28 Şubat 2020 tarihinde Norveç’in sinema perdelerinde boy göstermeye başlamış olan 4k film formatıyla da hazırlanan Mortal bir Norveç, bilim kurgu ile aksiyon filmidir. Film, André Øvredal isimli yazar ve yönetmen tarafından oluşturulmuş ve çekilmiştir. Filmin başrolünde ise Nat Wolff isimli oyuncu bulunmaktadır. Yayınlandıktan kısa bir süre sonra başarıya ulaşan filmin müzikleri HARPA ödülüne layık görülmüştür.
Eric etrafta kimsenin olmadığı, tenha, karanlık ve sisli bir orman içinde kamp yapmaktadır. Uyurken beklemediği bir anda gördüğü kabus sebebiyle çadırının etrafında bir yangın çıkmasına sebep olur. Yangın dolayısıyla etraftaki ağaçlar küle dönüşürken uyanan Eric, bacağından yaralandığını fark eder. Bu yaralarını temizlemek için kente gider. Gittiği kente bir kliniğe zorla girerek klinikten bandaj ve tıbbi malzemeler çalar. Bir benzinliğe giderek çaldığı malzemeler ile yaralarını temizler ve enfeksiyon kapmasını önler. İşi bittikten sonra kampına doğru gitmeye başladığında bir grup genç Eric’i görür. Genç grup Eric ile dalga geçmeye ve ona hakaretler etmeye başlar. Ole isimli bir genç onu itmeye başlayınca Eric sinirlenir. Bu muameleyi daha fazla kaldıramayacağını söyleyen Eric, Ole’nin ne ile uğraştığını bilmediğini söyler ve onu uyarır. Ole ise bu uyarıya aldırış etmeyip Eric’in boğazına dokunduğunda hayatını kaybederek yere düşer. Yoluna devam eden Eric, kısa bir süre sonra bir otobüs durağında polis memurları tarafından göz altına alınır.
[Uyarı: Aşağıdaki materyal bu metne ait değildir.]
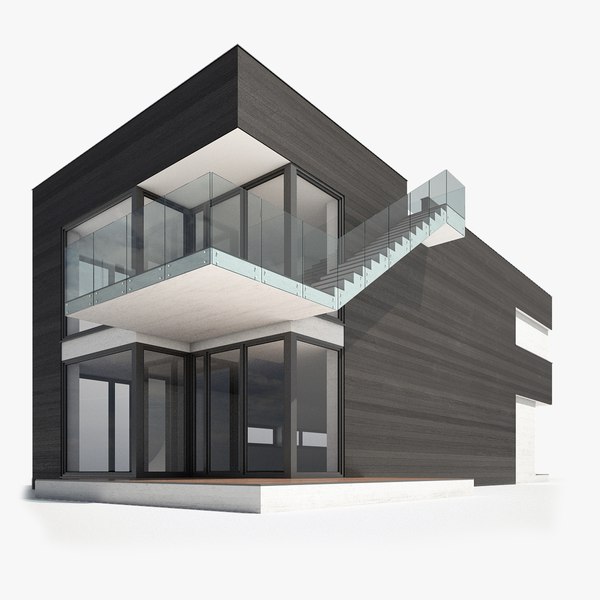
What are the coordinates of `bottom right corner empty space` in the screenshot? It's located at (596, 596).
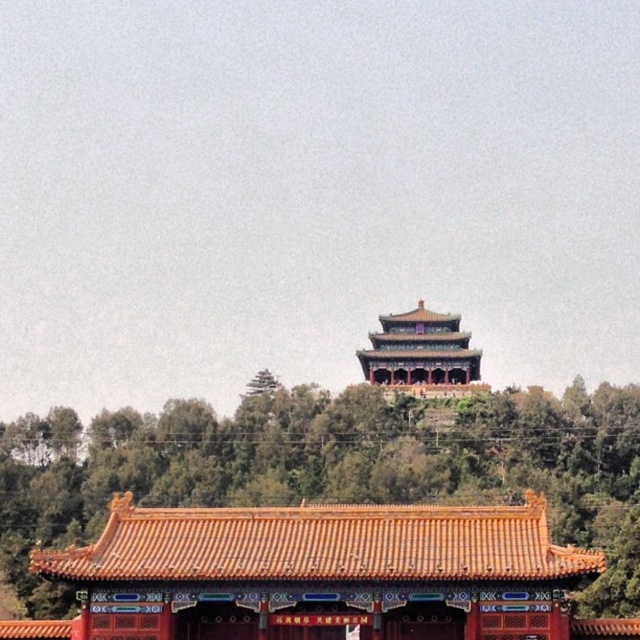
You are an architect visiting this traditional Chinese site. You notice two structures with orange glazed tile roofs. The first is labeled as the orange glazed tile roof at center, and the second is the orange glazed tile palace at center. Based on their architectural significance, which one is more likely to be the main structure of the site?

The orange glazed tile palace at center is more likely to be the main structure because palaces typically hold greater architectural and symbolic importance compared to standalone roofs. However, the orange glazed tile roof at center being much taller might suggest it has a ceremonial or prominent role. But since palaces are usually central structures in such sites, the palace is likely the main one.

You are an architect visiting this traditional Chinese site. You notice two orange glazed tile structures in the scene. Which one is bigger? The orange glazed tile roof at center or the orange glazed tile palace at center?

The orange glazed tile roof at center is larger in size compared to the orange glazed tile palace at center.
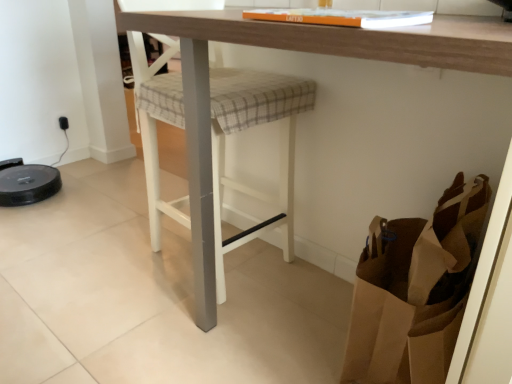
Locate an element on the screen. This screenshot has width=512, height=384. free spot in front of plaid fabric step stool at center is located at coordinates [x=133, y=335].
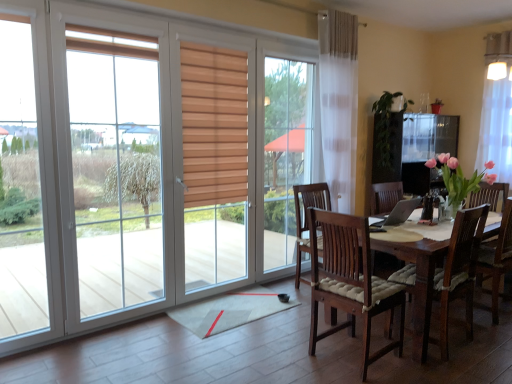
Describe the element at coordinates (496, 125) in the screenshot. The image size is (512, 384). I see `white sheer curtain at upper right` at that location.

You are a GUI agent. You are given a task and a screenshot of the screen. Output one action in this format:
    pyautogui.click(x=<x>, y=<y>)
    Task: Click on the white sheer curtain at upper right
    The width and height of the screenshot is (512, 384).
    Given the screenshot: What is the action you would take?
    pyautogui.click(x=496, y=125)

What is the approximate width of white sheer curtain at upper right?

It is 6.51 inches.

Describe the element at coordinates (397, 214) in the screenshot. I see `silver metallic laptop at center` at that location.

I want to click on silver metallic laptop at center, so click(397, 214).

The height and width of the screenshot is (384, 512). What are the coordinates of `white sheer curtain at upper right` in the screenshot? It's located at (496, 125).

Does silver metallic laptop at center appear on the left side of white sheer curtain at upper right?

Yes, silver metallic laptop at center is to the left of white sheer curtain at upper right.

Is the position of silver metallic laptop at center more distant than that of white sheer curtain at upper right?

No, it is not.

Is point (410, 210) positioned in front of point (504, 69)?

Yes, it is.

From the image's perspective, which one is positioned higher, silver metallic laptop at center or white sheer curtain at upper right?

white sheer curtain at upper right appears higher in the image.

From a real-world perspective, which is physically above, silver metallic laptop at center or white sheer curtain at upper right?

From a 3D spatial view, white sheer curtain at upper right is above.

Looking at this image, does silver metallic laptop at center have a greater width compared to white sheer curtain at upper right?

Yes.

Considering the sizes of silver metallic laptop at center and white sheer curtain at upper right in the image, is silver metallic laptop at center taller or shorter than white sheer curtain at upper right?

In the image, silver metallic laptop at center appears to be shorter than white sheer curtain at upper right.

Which of these two, silver metallic laptop at center or white sheer curtain at upper right, is smaller?

silver metallic laptop at center is smaller.

Looking at this image, is white sheer curtain at upper right surrounded by silver metallic laptop at center?

No, silver metallic laptop at center does not contain white sheer curtain at upper right.

Is silver metallic laptop at center positioned far away from white sheer curtain at upper right?

Indeed, silver metallic laptop at center is not near white sheer curtain at upper right.

Is white sheer curtain at upper right at the back of silver metallic laptop at center?

No, silver metallic laptop at center is not facing away from white sheer curtain at upper right.

Where is `laptop that is under the white sheer curtain at upper right (from a real-world perspective)`? laptop that is under the white sheer curtain at upper right (from a real-world perspective) is located at coordinates (397, 214).

Between white sheer curtain at upper right and silver metallic laptop at center, which one appears on the left side from the viewer's perspective?

From the viewer's perspective, silver metallic laptop at center appears more on the left side.

Which object is more forward, white sheer curtain at upper right or silver metallic laptop at center?

silver metallic laptop at center is more forward.

Is point (484, 149) positioned behind point (405, 215)?

Yes, it is.

From the image's perspective, is white sheer curtain at upper right located above or below silver metallic laptop at center?

white sheer curtain at upper right is situated higher than silver metallic laptop at center in the image.

From a real-world perspective, is white sheer curtain at upper right above or below silver metallic laptop at center?

From a real-world perspective, white sheer curtain at upper right is physically above silver metallic laptop at center.

Which of these two, white sheer curtain at upper right or silver metallic laptop at center, is thinner?

With smaller width is white sheer curtain at upper right.

In terms of height, does white sheer curtain at upper right look taller or shorter compared to silver metallic laptop at center?

Considering their sizes, white sheer curtain at upper right has more height than silver metallic laptop at center.

Who is smaller, white sheer curtain at upper right or silver metallic laptop at center?

With smaller size is silver metallic laptop at center.

Is white sheer curtain at upper right spatially inside silver metallic laptop at center, or outside of it?

white sheer curtain at upper right exists outside the volume of silver metallic laptop at center.

Is white sheer curtain at upper right in contact with silver metallic laptop at center?

No, white sheer curtain at upper right is not next to silver metallic laptop at center.

Could you tell me if white sheer curtain at upper right is facing silver metallic laptop at center?

Yes.

How different are the orientations of white sheer curtain at upper right and silver metallic laptop at center in degrees?

There is a 83.6-degree angle between the facing directions of white sheer curtain at upper right and silver metallic laptop at center.

Measure the distance from white sheer curtain at upper right to silver metallic laptop at center.

6.22 feet.

The image size is (512, 384). In order to click on curtain that appears above the silver metallic laptop at center (from the image's perspective) in this screenshot , I will do `click(496, 125)`.

Identify the location of curtain on the right of silver metallic laptop at center. Image resolution: width=512 pixels, height=384 pixels. (496, 125).

What are the coordinates of `laptop in front of the white sheer curtain at upper right` in the screenshot? It's located at pos(397,214).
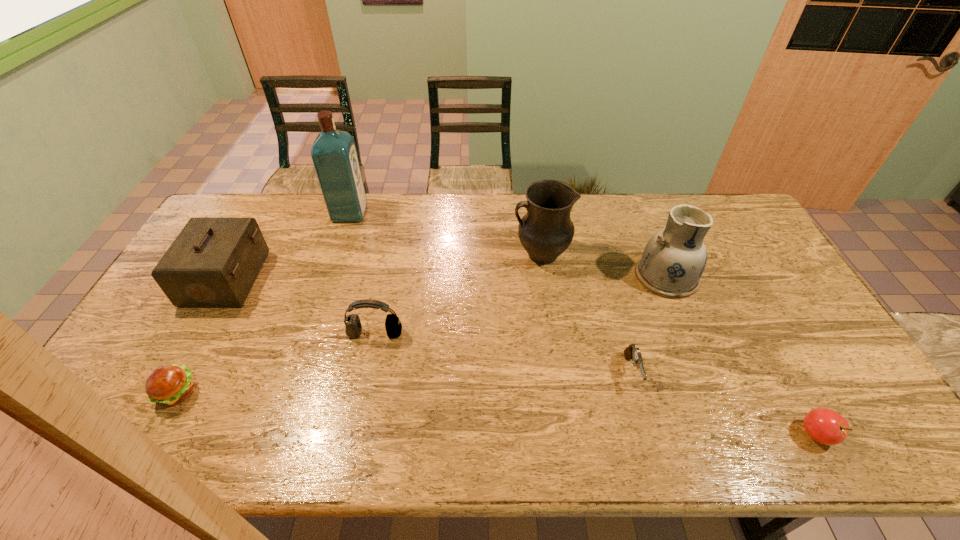
Find the location of `the rightmost object`. the rightmost object is located at coordinates (825, 426).

This screenshot has width=960, height=540. I want to click on free space located on the flat label side of the third object from left to right, so click(x=445, y=213).

The image size is (960, 540). Identify the location of vacant space situated on the back of the pottery. (634, 197).

The image size is (960, 540). In order to click on vacant space located 0.390m on the handle side of the fifth object from left to right in this screenshot , I will do `click(395, 254)`.

At what (x,y) coordinates should I click in order to perform the action: click on free space located 0.320m on the handle side of the fifth object from left to right. Please return your answer as a coordinate pair (x, y). Looking at the image, I should click on (416, 254).

Image resolution: width=960 pixels, height=540 pixels. Identify the location of vacant area situated on the handle side of the fifth object from left to right. (497, 254).

In order to click on vacant region located 0.300m on the right of the first-aid kit in this screenshot , I will do `click(356, 279)`.

This screenshot has height=540, width=960. In order to click on free space located on the headband of the fifth tallest object in this screenshot , I will do `click(370, 361)`.

Where is `free space located 0.130m at the barrel of the third object from right to left`? free space located 0.130m at the barrel of the third object from right to left is located at coordinates (652, 445).

In order to click on blank space located 0.100m on the right of the hamburger in this screenshot , I will do `click(238, 393)`.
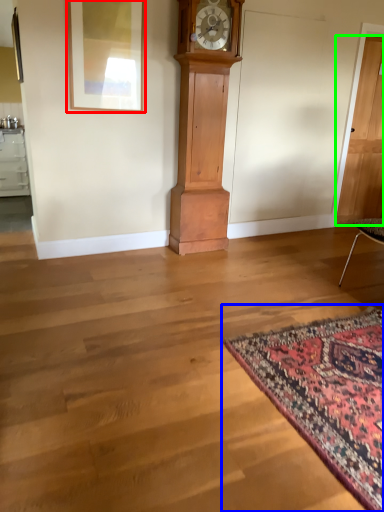
Question: Based on their relative distances, which object is farther from picture frame (highlighted by a red box)? Choose from mat (highlighted by a blue box) and door (highlighted by a green box).

Choices:
 (A) mat
 (B) door

Answer: (B)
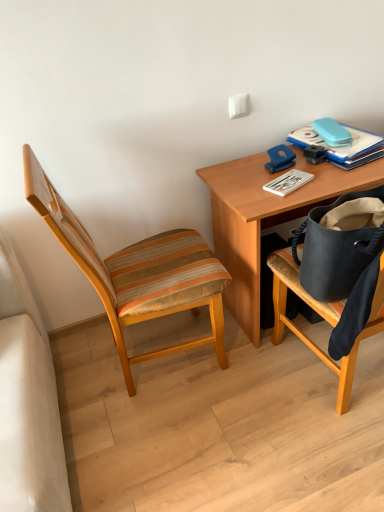
Where is `free spot behind white matte paperback book at upper right, the second paperback book when ordered from right to left`? This screenshot has height=512, width=384. free spot behind white matte paperback book at upper right, the second paperback book when ordered from right to left is located at coordinates (273, 163).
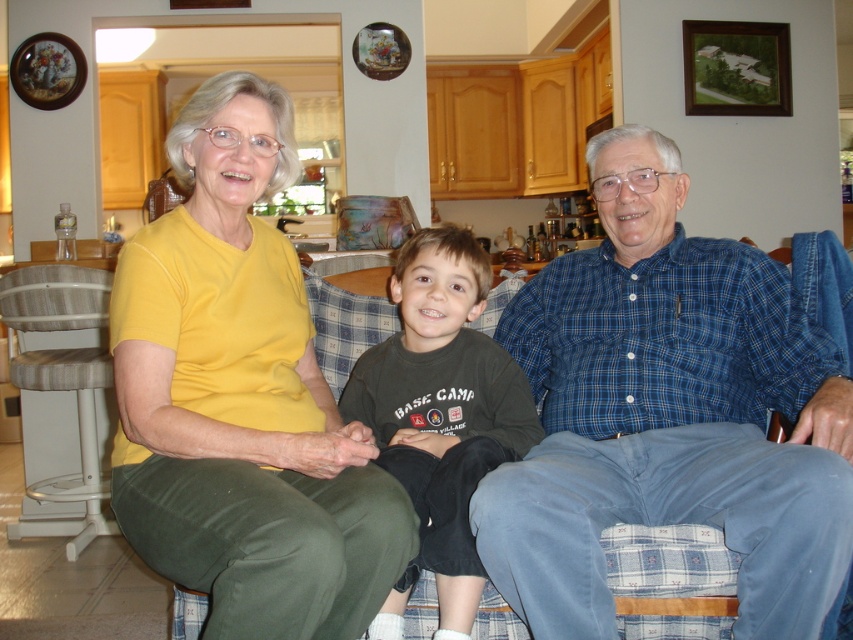
Is blue plaid shirt at center closer to camera compared to wooden textured stool at left?

Yes, blue plaid shirt at center is in front of wooden textured stool at left.

Which is in front, point (648, 440) or point (57, 280)?

Point (648, 440)

Find the location of `blue plaid shirt at center`. blue plaid shirt at center is located at coordinates (668, 413).

Is point (378, 342) positioned behind point (84, 474)?

No.

Is dark gray cotton shirt at center closer to camera compared to wooden textured stool at left?

That is True.

I want to click on dark gray cotton shirt at center, so click(440, 416).

Who is lower down, blue plaid shirt at center or yellow matte shirt at upper left?

Positioned lower is blue plaid shirt at center.

Which is in front, point (819, 332) or point (215, 157)?

Positioned in front is point (215, 157).

Is point (766, 580) more distant than point (254, 620)?

Yes, point (766, 580) is behind point (254, 620).

The width and height of the screenshot is (853, 640). Find the location of `blue plaid shirt at center`. blue plaid shirt at center is located at coordinates coord(668,413).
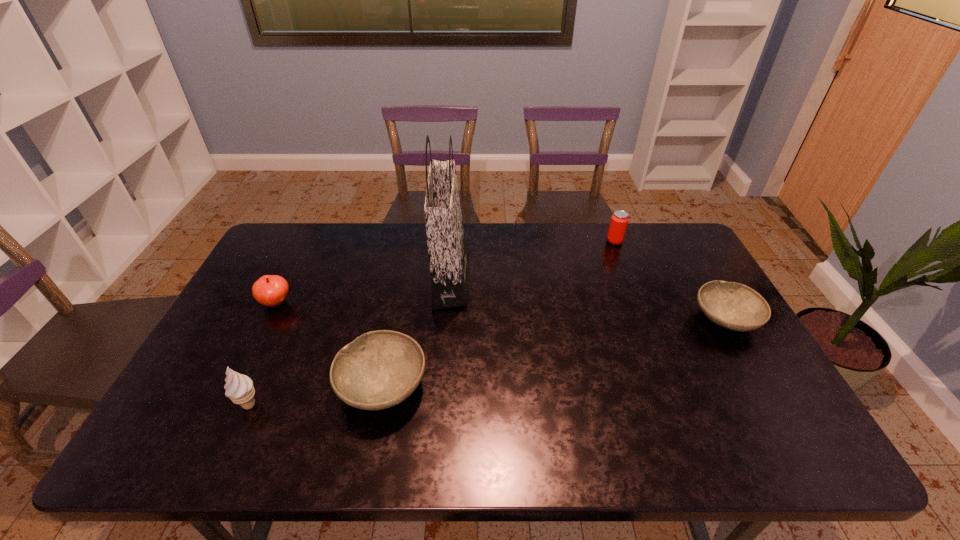
The width and height of the screenshot is (960, 540). I want to click on icecream that is positioned at the left edge, so click(239, 388).

In order to click on object present at the right edge in this screenshot , I will do [x=734, y=306].

Find the location of `object that is at the near left corner`. object that is at the near left corner is located at coordinates (239, 388).

The height and width of the screenshot is (540, 960). I want to click on vacant space at the far edge of the desktop, so click(332, 241).

At what (x,y) coordinates should I click in order to perform the action: click on free space at the near edge of the desktop. Please return your answer as a coordinate pair (x, y). This screenshot has width=960, height=540. Looking at the image, I should click on (490, 392).

In the image, there is a desktop. Where is `free space at the left edge`? This screenshot has width=960, height=540. free space at the left edge is located at coordinates (231, 357).

Locate an element on the screen. This screenshot has height=540, width=960. vacant space at the right edge of the desktop is located at coordinates (710, 384).

The image size is (960, 540). In order to click on vacant space at the near left corner of the desktop in this screenshot , I will do `click(193, 388)`.

The width and height of the screenshot is (960, 540). What are the coordinates of `vacant space at the near right corner of the desktop` in the screenshot? It's located at (744, 391).

I want to click on free area in between the nearer bowl and the beer can, so click(498, 314).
Getirildiği polis karakolunda onunla konuşması için Christine isimli bir psikolog görevlendirilir. Christine, Eric ile konuşmaya başlayınca Eric’in aslında bir Amerikan olduğunu öğrenir. Eric’in dediğine göre 3 sene önce 5 kişinin hayatını kaybettiği bir yangından kaçmıştır. Bu yangından beridir de Norveç’in ıssız köşelerinde ailesini bulmaya çalışmaktadır. Bu bilgiler ile Eric hakkında kısa bir araştırma yapan Christine, Eric’in aslında bir Norveç’li olduğunu ve 3 sene önceki çıkmış olan yangının muhtemel faili olduğunu öğrenir. Aynı zamanda da çıkan yangında Eric’in ailesinin hayatını kaybettiğini anlar. Bu bilgiler ile Eric’le konuşmaya geri gidince Eric neye uğradığını anlayamaz. Christine saçının elektriklendiğini fark eder ve bardağındaki suyun havaya kalktığını görür. Bir sinire kapılmış olan Eric kendisin kaybedince karakolda bir yangın çıkmasına sebep olur. Bunları gören Christine, Eric’in güçlerinin duygusal durumu tarafından kontrol edildiği ve kendisinin güçlerini kontrol edemediğini anlar. Bunun üzerine psikolog olan Christine, Eric’e duygularını kontrol etmesinde yardım etmeye çalışır. Sonrasında büyükelçilikten görevlendirilen Amerikan heyeti Eric’i alarak Amerika’ya götürmek ister. Eric ise sadece Christine ile konuşacağı konusunda ısrar eder.